It is the common characteristic of new products from creative destruction that new products are first so expensive that only the rich can afford them, but then fairly soon, usually within a few years at most, the price falls to the level that ordinary people can afford. At that point, what the rich gets are added features, at a high premium, but the basic product is widely available. Consider the automobile:
(p. 193) The autos of the time were a luxurious novelty. One model even offered electric curlers in the back seat for on-the-go primping. They were unreliable and expensive, costing around $1,500, twice the average annual family income. And they were enormously unpopular. Anticar activists tore up roads, ringed parked cars with barbed wire, and organized boycotts of car-driving businessmen and politicians.
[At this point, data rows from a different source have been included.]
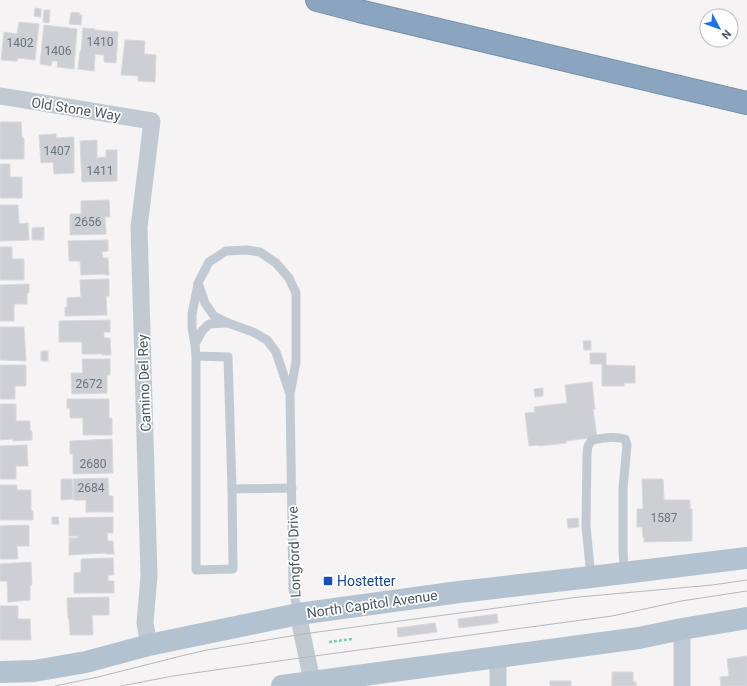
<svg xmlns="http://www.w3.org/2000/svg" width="747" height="686" viewBox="0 0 747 686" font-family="Roboto,sans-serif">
<rect width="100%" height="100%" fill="#f5f3f3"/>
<g fill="#cdcfd5" stroke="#d7d9de">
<polygon points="35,8 41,9 41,17 34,16"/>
<polygon points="44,10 50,10 49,23 43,22"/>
<polygon points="72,12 80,13 79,15 82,15 81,25 69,24 71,13"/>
<polygon points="19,22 39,24 35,60 18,58 17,61 1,60 4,32 17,34"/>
<polygon points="44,25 77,29 74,69 57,67 58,61 52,61 51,66 40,64"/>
<polygon points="83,28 95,29 95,30 118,32 116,63 104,62 104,55 95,54 94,71 78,69 80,51 81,51"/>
<polygon points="125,40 145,41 144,54 156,55 155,82 138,81 138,76 121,75"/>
<polygon points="0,122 21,122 22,138 24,138 24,159 0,159"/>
<polygon points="56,134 56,138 74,137 74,173 54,174 53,162 41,163 39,135"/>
<polygon points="97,140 97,157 96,158 106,157 106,150 117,150 117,181 82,182 80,141"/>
<polygon points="0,164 10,164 10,177 22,177 22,198 0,198"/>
<polygon points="109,200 110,217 105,217 106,234 70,235 70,214 81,214 81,201"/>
<polygon points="0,205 18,205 19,224 28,223 29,240 0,241"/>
<polygon points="44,227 44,240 32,240 32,228"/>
<polygon points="108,240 108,251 102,252 103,258 108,258 109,275 105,275 105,274 81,275 80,261 69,261 68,241"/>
<polygon points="0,247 12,247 12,259 24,259 24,280 0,280"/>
<polygon points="109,279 109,296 106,296 107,315 65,316 65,307 67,307 67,298 81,297 80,280"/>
<polygon points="29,284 29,293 27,293 27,304 14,304 14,321 0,321 0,285"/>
<polygon points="110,320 110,332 104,332 104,338 110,338 111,355 102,355 102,354 82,354 82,342 59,342 59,321"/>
<polygon points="0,327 24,327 26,361 0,360"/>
<polygon points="583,341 591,341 591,350 584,350"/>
<rect x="41" y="351" width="7" height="10"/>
<polygon points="590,353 606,353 606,365 635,366 635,383 624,383 624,386 602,386 602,364 590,364"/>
<polygon points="82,359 110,359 110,375 107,375 107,393 72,394 71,373 83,373"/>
<polygon points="0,365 26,365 26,386 15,386 15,399 0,399"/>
<polygon points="592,382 595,409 593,409 597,437 566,441 566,443 539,446 539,445 529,446 525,413 535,412 534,407 567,403 565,385"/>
<polygon points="543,388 543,396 535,397 534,389"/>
<polygon points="67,399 109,399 109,418 112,418 112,435 83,435 83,418 70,418 70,408 67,408"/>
<polygon points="0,404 16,404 16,421 30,421 30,431 32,431 32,440 13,441 13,439 0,440"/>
<polygon points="112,439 113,473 73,474 73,454 70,454 70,441"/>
<polygon points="27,445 28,466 16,466 16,479 0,479 0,446"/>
<polygon points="108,478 109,496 113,496 113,512 86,512 86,500 74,500 73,479"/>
<polygon points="61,479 72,479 73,499 61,500"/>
<polygon points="642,479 663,479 664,500 690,500 690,509 692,509 692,541 644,542 644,538 643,538 642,527 637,527 637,509 643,509"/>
<polygon points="0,485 17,485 17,490 31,490 31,511 33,511 33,520 0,520"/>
<polygon points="52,517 58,517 59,524 52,524"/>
<polygon points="113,517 113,533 107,533 108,541 113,541 114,554 106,554 106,553 69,555 69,538 78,538 78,536 69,536 69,518"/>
<polygon points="578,518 579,527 568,528 567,519"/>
<polygon points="29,525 29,546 17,546 18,559 0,559 0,526"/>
<polygon points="113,558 114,575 108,575 108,581 114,581 114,593 74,593 74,573 81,572 81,559"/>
<polygon points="31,562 32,585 30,585 30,600 8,602 7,581 0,581 0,564"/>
<polygon points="109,597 109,615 92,615 93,635 70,635 69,619 68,619 67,598"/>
<polygon points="0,606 18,606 18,619 30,619 31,640 0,640"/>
<polygon points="497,614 498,623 459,628 458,619"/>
<polygon points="435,623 437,632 398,637 397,628"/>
<polygon points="747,656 747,686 721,686 720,677 729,676 727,659"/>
<polygon points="612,672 633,672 633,682 636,682 636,686 612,686"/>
<rect x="550" y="681" width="21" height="5"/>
</g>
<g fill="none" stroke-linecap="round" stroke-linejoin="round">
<g stroke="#7690ad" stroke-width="24">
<polyline id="motorway" points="317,0 359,11 747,103"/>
</g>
<polyline stroke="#7ad0a6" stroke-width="2.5" stroke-dasharray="3 2" stroke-linecap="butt" points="329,642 352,639"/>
<g stroke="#c1cad2" stroke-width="9">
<polyline points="195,344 202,331 209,324 227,323"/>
<polyline points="196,356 228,357 232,489 233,569 196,570 196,356 195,344 192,328 192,314 198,284"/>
<polyline points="290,394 276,352 267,340 253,332 228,323 214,316 205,303 198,283 209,262 226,251 247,250 260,252 276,263 289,278 296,293 296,362 290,394 293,589 298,614"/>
<polyline points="232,489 292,488"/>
<path d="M 591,577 L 586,526 L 587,454 L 588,446 L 592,440 C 604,438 613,436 625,439 L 627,445 L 623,488 L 623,549 L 624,573"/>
</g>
<g stroke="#c1cad2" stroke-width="17">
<polyline points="0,96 152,121 139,227 149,576 145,623 149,645"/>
<polyline points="298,614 313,686"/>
<polyline points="498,686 498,657"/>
<polyline points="682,686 682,629"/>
</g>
<g stroke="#b3c2d1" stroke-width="22">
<polyline points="0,672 34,671 86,662 149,645 298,614 459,592 591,577 747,558"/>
<polyline points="282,686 639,638 682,629 747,618"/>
</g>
<use href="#motorway" stroke="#8ba5c1" stroke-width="22"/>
<g stroke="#b5b8bd" stroke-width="1">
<polyline points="55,686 98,677 181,656 207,650 303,634 579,597 712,585 747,580"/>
<polyline points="121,686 173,676 307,657 575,621 612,616 681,601 747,591"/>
</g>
</g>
<rect fill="#1a4fb4" stroke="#fff" stroke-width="1.5" x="323" y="576" width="10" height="10" rx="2"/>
<g text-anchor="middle" stroke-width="3.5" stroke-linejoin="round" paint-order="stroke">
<g font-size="12" fill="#6b747e">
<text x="100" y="46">1410</text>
<text x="20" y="47">1402</text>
<text x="58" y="55">1406</text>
<text x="57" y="155">1407</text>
<text x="100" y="175">1411</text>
<text x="88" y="226">2656</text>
<text x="89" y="388">2672</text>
<text x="93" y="468">2680</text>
<text x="91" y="492">2684</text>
<text x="664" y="522">1587</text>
</g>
<g font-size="14" fill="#4a5661" stroke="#fff">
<text transform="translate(76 109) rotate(9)" y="5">Old Stone Way</text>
<text transform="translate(144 383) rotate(-92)" y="5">Camino Del Rey</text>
<text transform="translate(294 552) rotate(-92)" y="5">Longford Drive</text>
<text transform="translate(372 604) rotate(-8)" y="5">North Capitol Avenue</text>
</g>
<g font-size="14" fill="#164399" stroke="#fff" text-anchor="start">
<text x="337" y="586">Hostetter</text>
</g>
</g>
<g transform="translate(719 28) rotate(131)"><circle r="19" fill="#ffffff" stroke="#b7bbc0"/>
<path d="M0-3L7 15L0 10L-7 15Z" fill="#1a73e8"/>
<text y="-6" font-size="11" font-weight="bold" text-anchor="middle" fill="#4a5661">N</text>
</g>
</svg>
Public resentment of the automobile was so great that even future president Woodrow Wilson weighed in, saying, "Nothing has spread socialistic feeling more than the automobile . . . a picture of the arrogance of wealth." Literary Digest suggested, "The ordinary ‘horseless carriage’ is at present a luxury for the wealthy; and although its price will probably fall in the future, it will never, of course, come into as common use as the bicycle."
Source:
Kim, W. Chan, and Renée Mauborgne. Blue Ocean Strategy: How to Create Uncontested Market Space and Make Competition Irrelevant. Boston: Harvard Business School Press, 2005.
(Note: ellipsis in original. Also, the book provides sources for each quote in the passage above.)